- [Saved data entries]
----

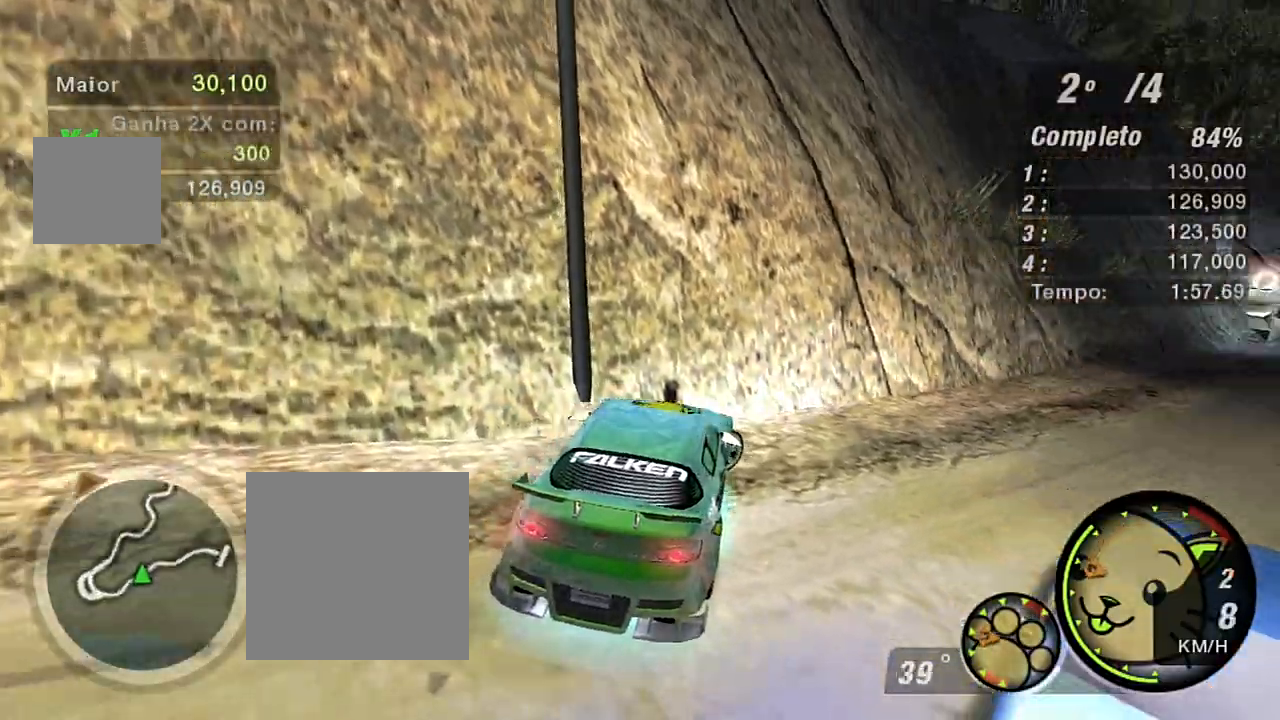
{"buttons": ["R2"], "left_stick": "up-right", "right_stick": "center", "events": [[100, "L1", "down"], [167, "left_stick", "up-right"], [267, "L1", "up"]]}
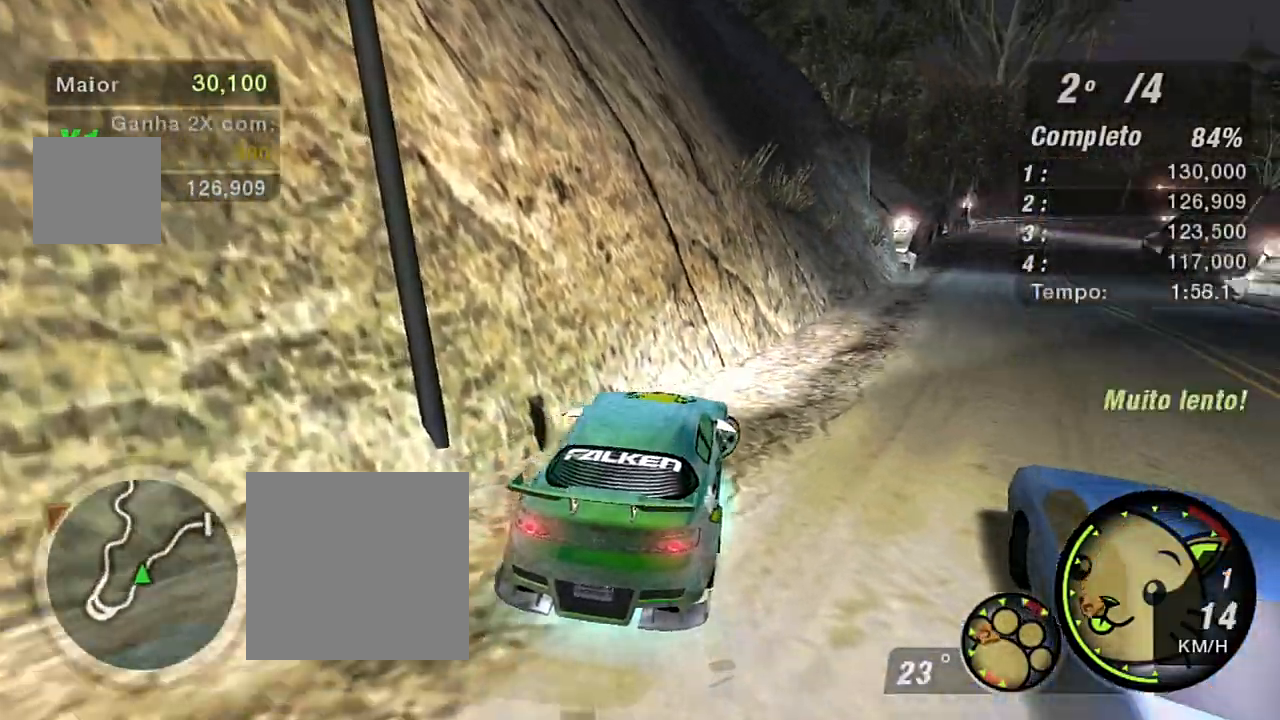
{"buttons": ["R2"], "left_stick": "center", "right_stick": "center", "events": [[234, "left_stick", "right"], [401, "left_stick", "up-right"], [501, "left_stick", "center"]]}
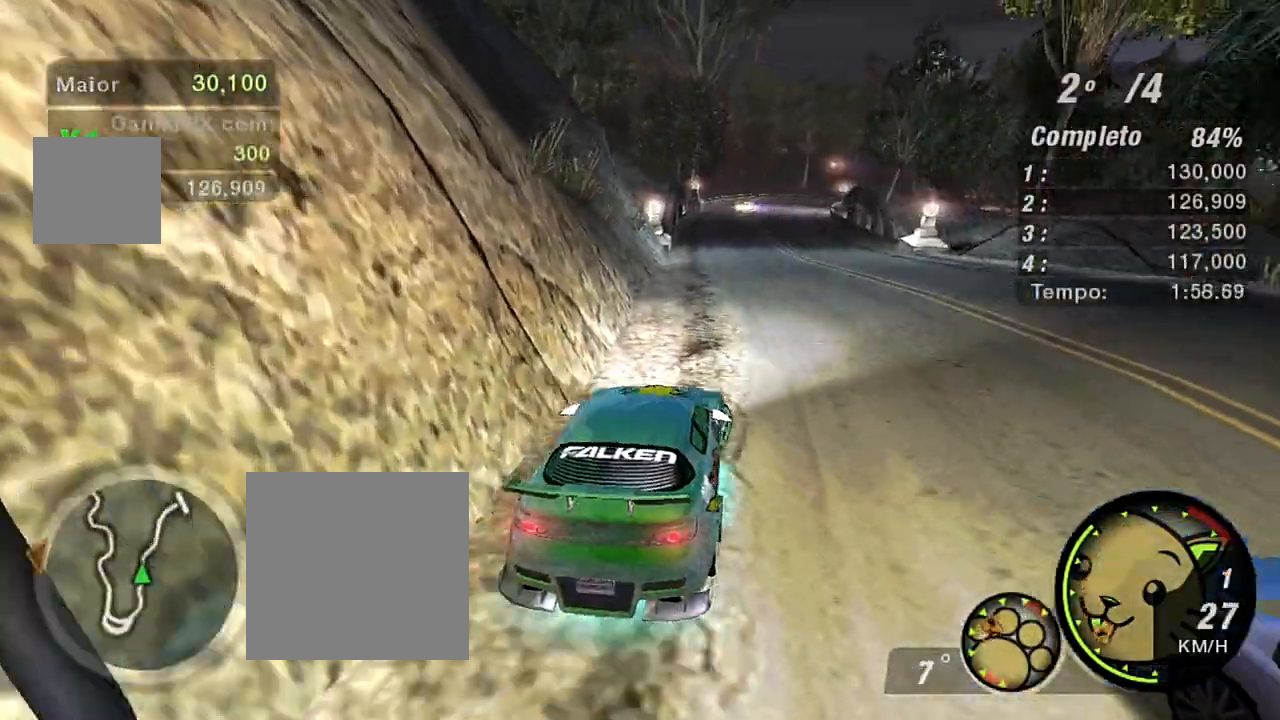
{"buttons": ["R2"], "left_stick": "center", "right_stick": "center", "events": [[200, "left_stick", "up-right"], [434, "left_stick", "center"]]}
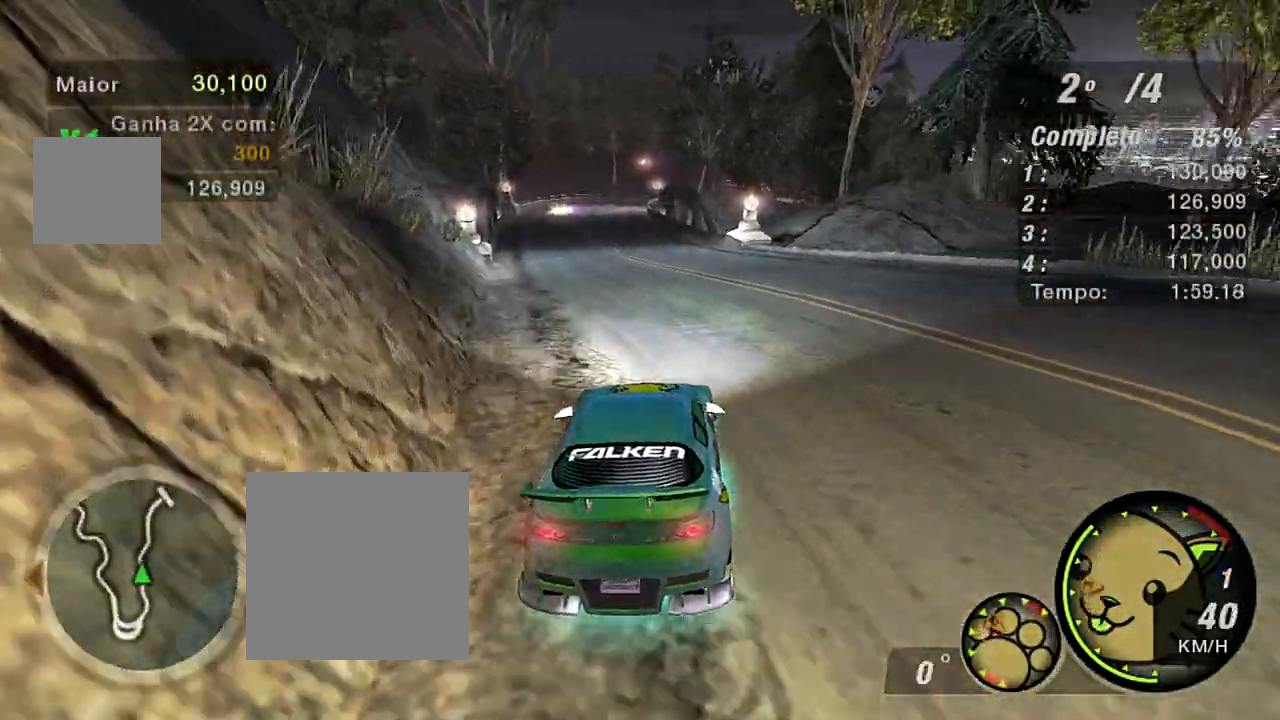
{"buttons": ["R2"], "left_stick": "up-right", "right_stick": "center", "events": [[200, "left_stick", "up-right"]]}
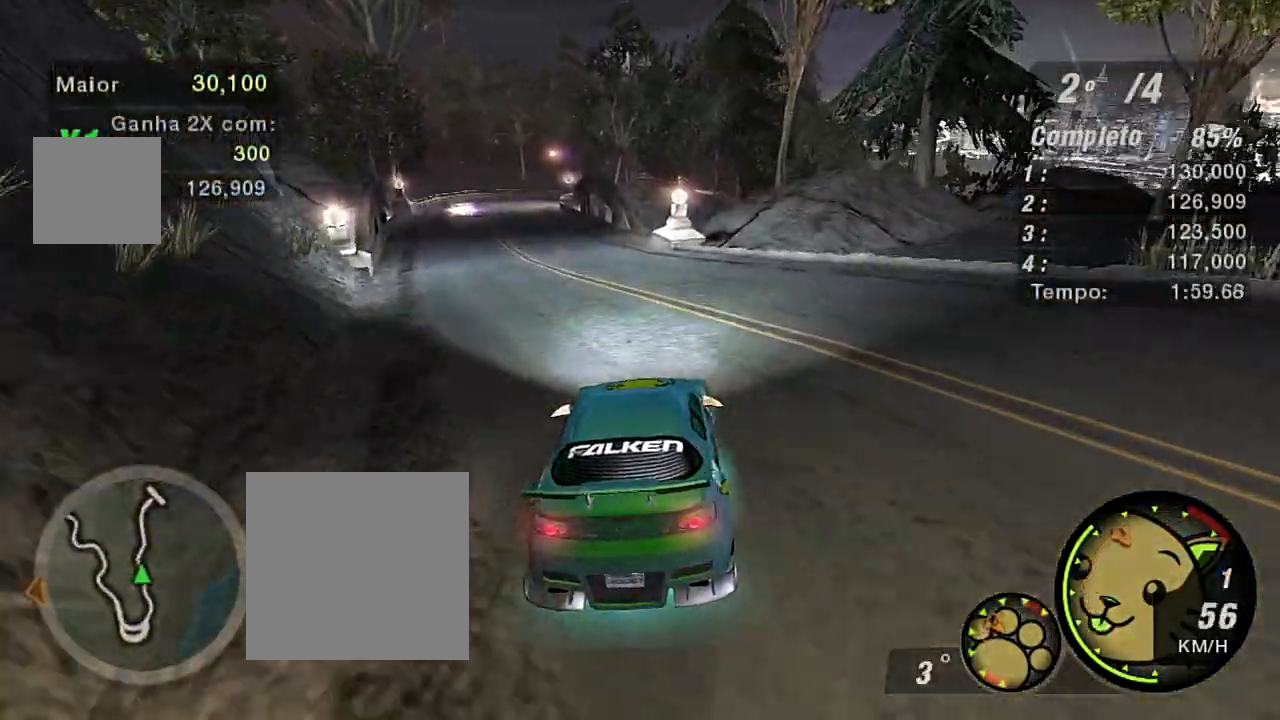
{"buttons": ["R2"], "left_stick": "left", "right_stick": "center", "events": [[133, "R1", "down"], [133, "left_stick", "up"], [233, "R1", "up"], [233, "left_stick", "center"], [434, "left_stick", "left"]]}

----

- [Work request]
Set down the data above word for word, leaving every picture out.

- [Solved exercise]
{"buttons": ["R2"], "left_stick": "up-right", "right_stick": "center", "events": [[100, "L1", "down"], [167, "left_stick", "up-right"], [267, "L1", "up"]]}
{"buttons": ["R2"], "left_stick": "center", "right_stick": "center", "events": [[234, "left_stick", "right"], [401, "left_stick", "up-right"], [501, "left_stick", "center"]]}
{"buttons": ["R2"], "left_stick": "center", "right_stick": "center", "events": [[200, "left_stick", "up-right"], [434, "left_stick", "center"]]}
{"buttons": ["R2"], "left_stick": "up-right", "right_stick": "center", "events": [[200, "left_stick", "up-right"]]}
{"buttons": ["R2"], "left_stick": "left", "right_stick": "center", "events": [[133, "R1", "down"], [133, "left_stick", "up"], [233, "R1", "up"], [233, "left_stick", "center"], [434, "left_stick", "left"]]}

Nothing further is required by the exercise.